No recourse for stolen funds

If it's stolen, there's no getting it back.

If someone steals your gold bars, it's possible to get them back. If someone steals money from your bank account, it's possible to get it back. But if someone steals your bitcoin wallet and private key and extracts the funds, there's no getting it back. There is no undo button.

Hard to steal also means hard to get back.

Some have posited creating a "vault" smart contract that holds funds and releases them only when, say, you provide a vault key and wait 24 hours. After 24 hours, the contract sends your funds. In the event a hacker steals your vault key and tries to steal funds, you can use a recovery key to undo that transaction within the first 24 hours. The problem here is that it institutes a mandatory waiting period.

It's not anonymous or private

Because the blockchain ledger is public, anyone can see your transactions. This isn't necessarily a problem, but it is a bit strange. It's like if there were a public record of every time you paid in cash. We already have an anonymous currency, it's called cash money. You can go out to eat, buy groceries, and get gas anonymously as long as you bring along someone like Ben Frank or Mr. Jackson.

It can be destroyed

Bitcoin can be destroyed similarly to if you were to lose cash in a fire. How do you destroy Bitcoin? There are two ways:

  1. Send it to a non-existent address
  2. Destroy your private key

Poof. It's gone, and you can't get it back.

Bad arguments against cryptocurrency

We've covered the good arguments against crypto. Now let's cover the bad ones. Following are some oft-repeated bad arguments out there against using cryptocurrency.
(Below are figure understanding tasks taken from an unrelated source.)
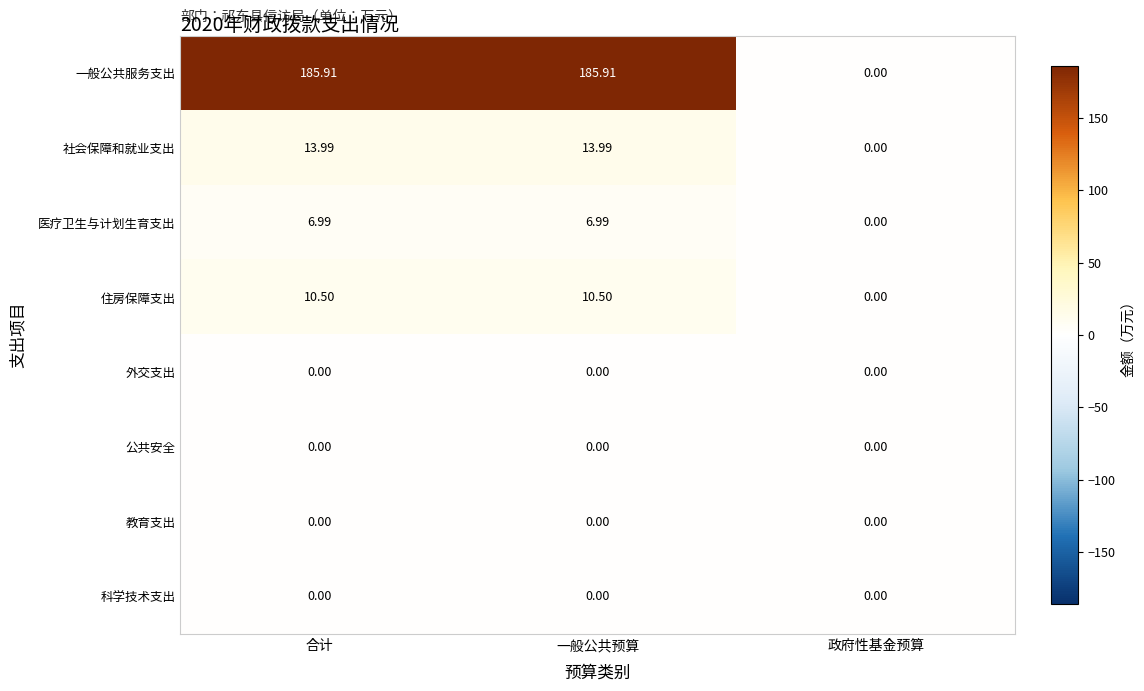

How many categories are shown in the chart?

3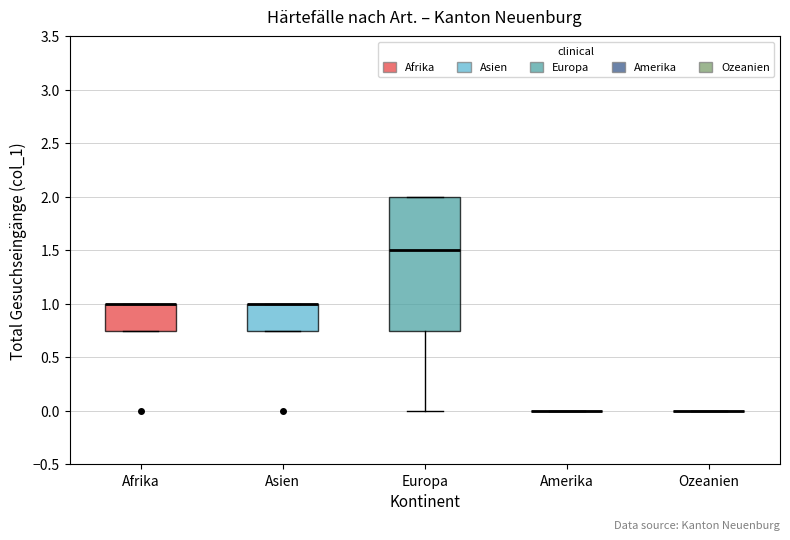

Comparing the boxes themselves (not the whiskers), which one is the tallest?

Europa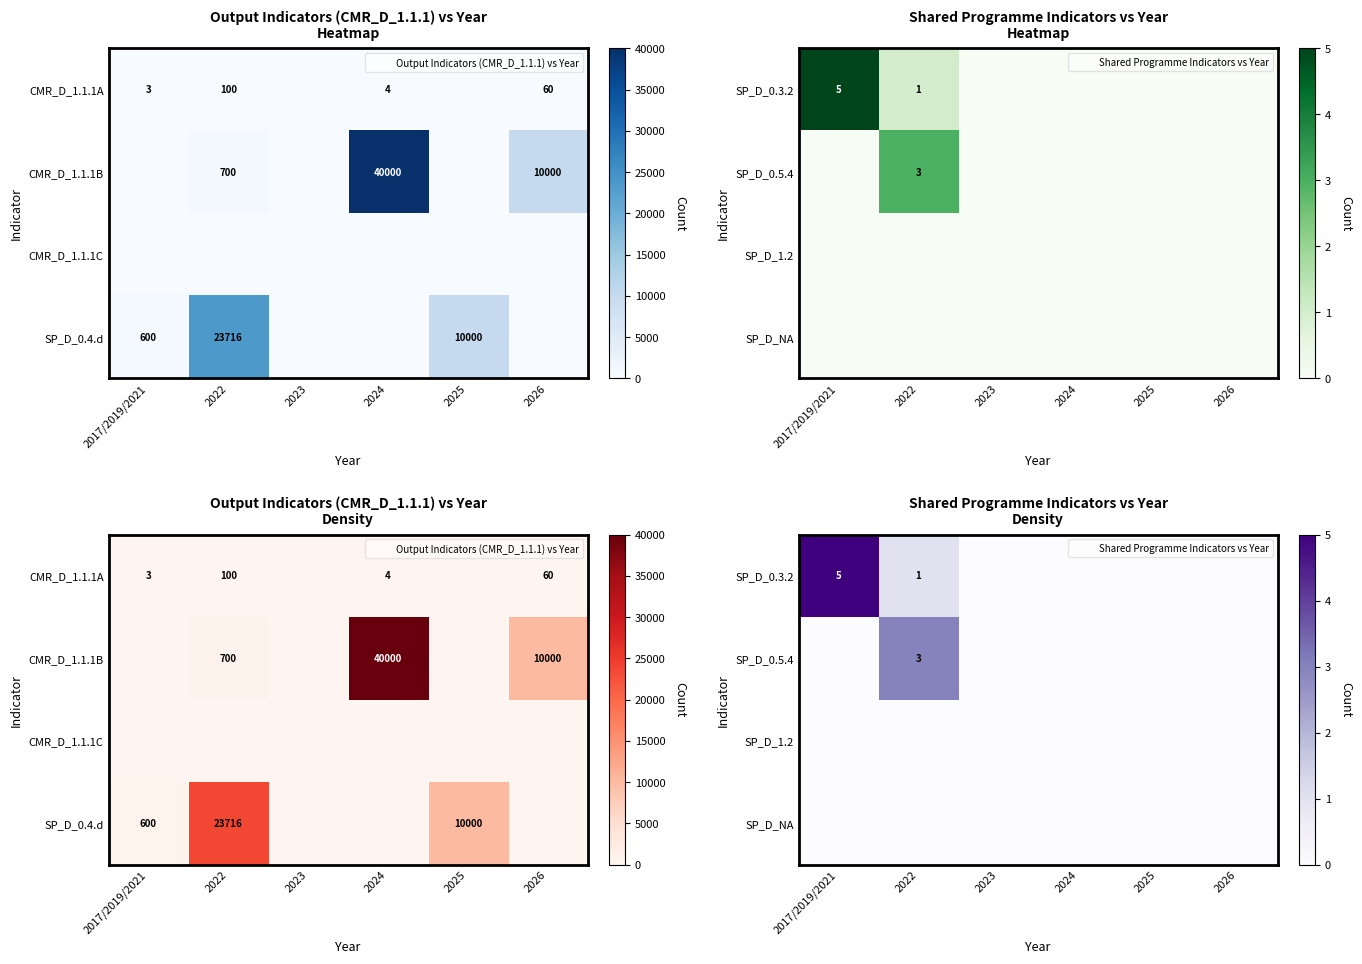

Is it true that SP_D_0.3.2 equals 0 at 2023?

True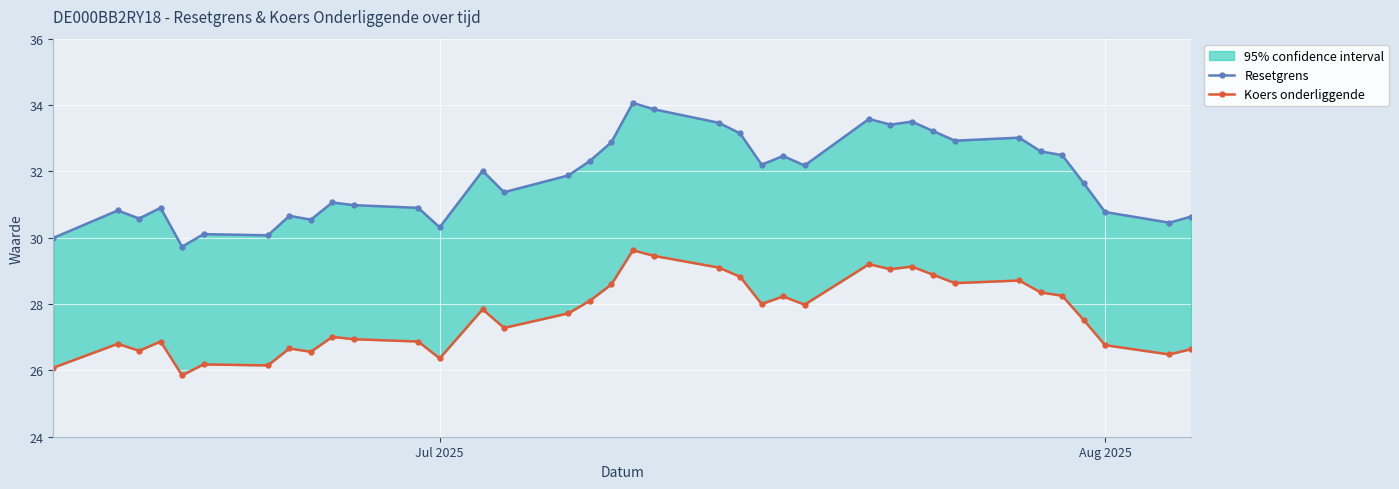

How many values in the Resetgrens series are below 31?

15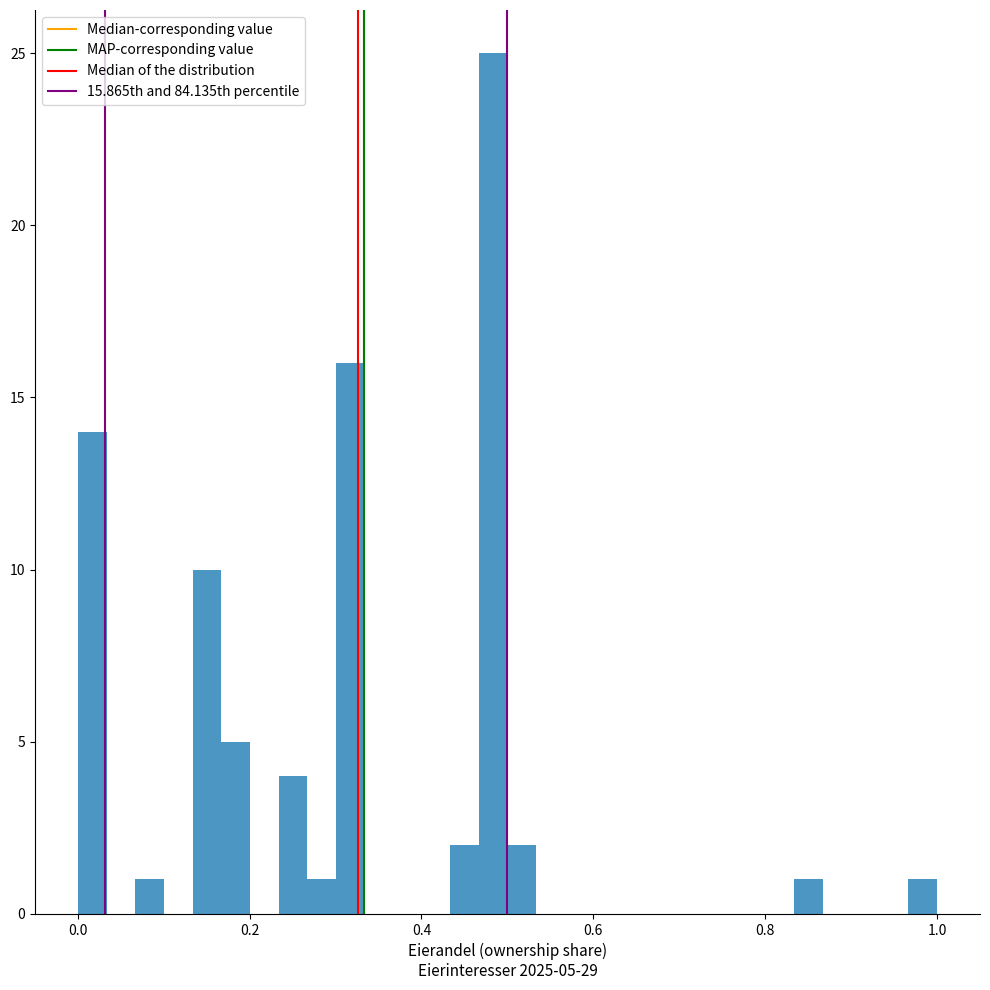

Around what value on the x-axis is the tallest bar? Give the approximate position of its centre, as read against the axis.

0.48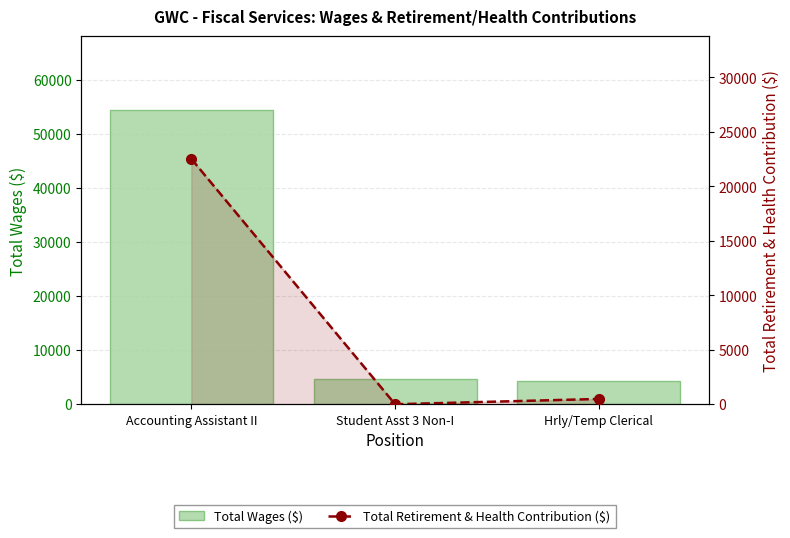

List the series in order of their overall mean, lowest first.

Total Retirement & Health Contribution ($), Total Wages ($)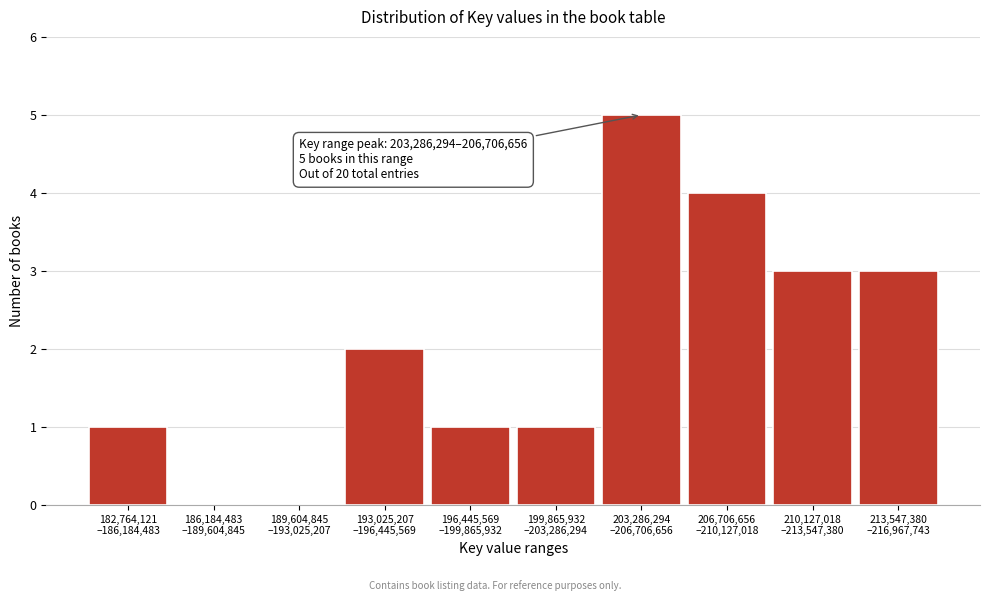

What is the maximum value shown in the chart?

5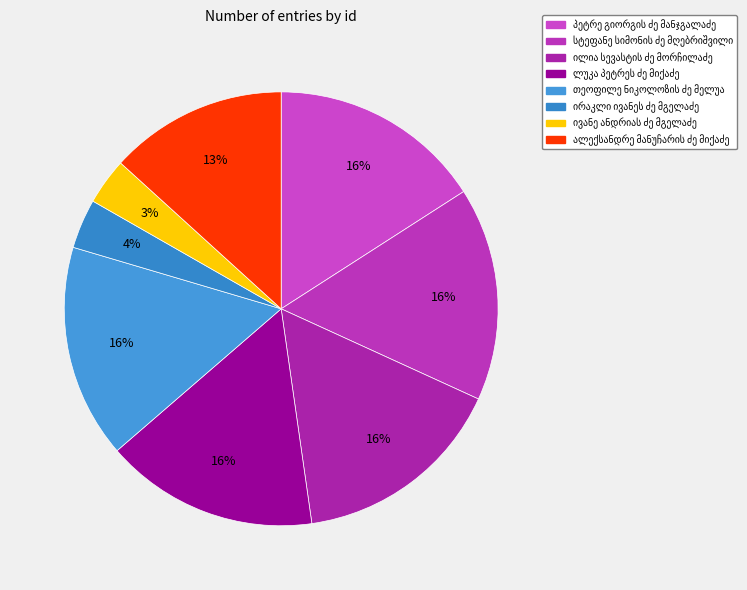

Count the number of slices in the pie.

8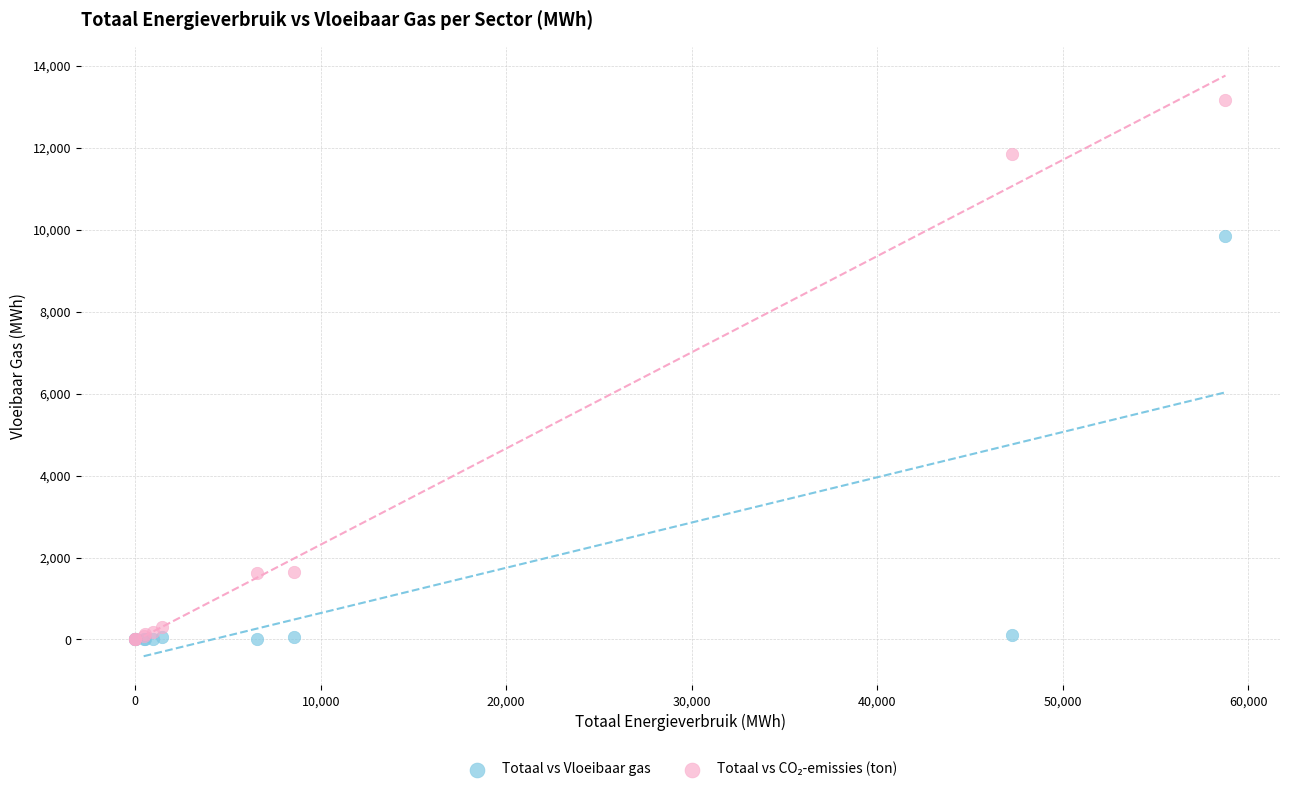

Across all series, what Y value is closest to 6578?

9846.9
"It's not backed by anything of value"

There is no such thing as intrinsic economic value. The economic value of anything depends on what people are willing to trade for it. Right now, people are willing to trade thousands of dollars for a single Bitcoin. Incidentally, they're also willing to pay a decent amount of money for an ounce of gold. But neither gold nor bitcoin have intrinsic economic value.

"It's easy to steal"

Actually, bitcoin is very difficult to steal if you take the right precautions. If you keep your wallet encrypted well, you could leave it lying around in a public facing S3 bucket and nobody would steal your coins.